Difficile d’empêcher l’esprit d’alors réfléchir sur quelques analogies. A Raqqa, capitale de l’État Islamique, toute manifestation critique est interdite et étouffée ; à Bruxelles, capitale de l’État belge et de l’Union Européenne, toute manifestation critique est interdite et étouffée. A Raqqa, c’est le Hisbah, la police religieuse du califat, à la tête duquel se trouve le belge Hicham Chaib, qui sévit contre toute opposition à la loi imposée là-bas ; à Bruxelles, c’est tout simplement la Police, à la tête duquel se trouve le belge Vandersmissen, qui sévit contre toute action qui s’oppose à la loi imposée ici. A Raqqa, les bombes larguées par les avions occidentaux ne ciblent pas uniquement les bases militaires des partisans de la guerre sainte, mais aussi les hôpitaux, les banques de sang, les écoles, la distribution de l’eau, les places ; à Bruxelles, les kamikazes sous les ordres de l’État Islamique ne ciblent pas du tout les bases répressives de l’État belge, mais se font exploser dans le métro et à l’aéroport. A Raqqa, toute presse est interdite ; à Bruxelles, la presse du monde entier ne cesse de mettre la pression sur les quartiers pauvres tandis que la presse belge se distingue ces derniers temps particulièrement par son zèle d’appliquer les consignes de la police (« afin de ne pas nuire aux enquêtes ») et de publier, mot pour mot, ce que le gouvernement leur demande. A Raqqa, distribuer un tract, faire un graffiti, déployer une banderole qui revendique la liberté est passable de la peine de mort ; à Bruxelles, distribuer un tract anarchiste, faire un graffiti contre le pouvoir, déployer une banderole qui revendique la liberté, est enclin d’engendrer une arrestation et est désormais passable de longues peines de prison pour… « incitation au terrorisme ». A Raqqa, les patrouilles de la Hisbah tentent de quadriller toute la ville ; à Bruxelles, les caméras de surveillance quadrillent toute la ville, la police fédérale utilise tout moyen possible (micros, caméras cachés, interception du courrier, observations, filatures) pour surveiller des anti-autoritaires, et pas seulement.

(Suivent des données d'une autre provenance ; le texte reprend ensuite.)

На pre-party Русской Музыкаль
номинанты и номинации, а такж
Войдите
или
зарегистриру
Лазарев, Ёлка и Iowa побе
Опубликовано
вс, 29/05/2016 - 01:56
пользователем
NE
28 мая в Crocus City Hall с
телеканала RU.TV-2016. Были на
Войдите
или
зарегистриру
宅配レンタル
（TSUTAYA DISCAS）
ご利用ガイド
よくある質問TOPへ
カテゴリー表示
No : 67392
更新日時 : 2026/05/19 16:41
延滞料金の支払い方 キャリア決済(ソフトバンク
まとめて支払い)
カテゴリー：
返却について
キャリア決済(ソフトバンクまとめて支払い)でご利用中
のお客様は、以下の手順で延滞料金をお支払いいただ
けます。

Exagéré, vous dites ? Pourtant, tout pouvoir n’a qu’un seul objectif : maintenir son règne et étouffer tous ceux qui cherchent à s’y opposer. En cela, l’État belge et l’État Islamique ont quelque chose de très important en commun. Et c’est bien ça que les anarchistes, les révolutionnaires et les anti-autoritaires, dans les villes syriennes comme dans les villes belges, combattent.

Si à Raqqa, les activistes révolutionnaires n’appellent plus à des rassemblements, ce n’est pas qu’ils ont abandonné la lutte contre le régime de Bashar el-Assad et le régime de l’État Islamique. C’est parce qu’ils luttent désormais d’une autre façon, mais avec autant de détermination et d’audace, pour détruire ce qui les opprime. Alors, si à Bruxelles…

Contre tout pouvoir, sabotons la militarisation de Bruxelles.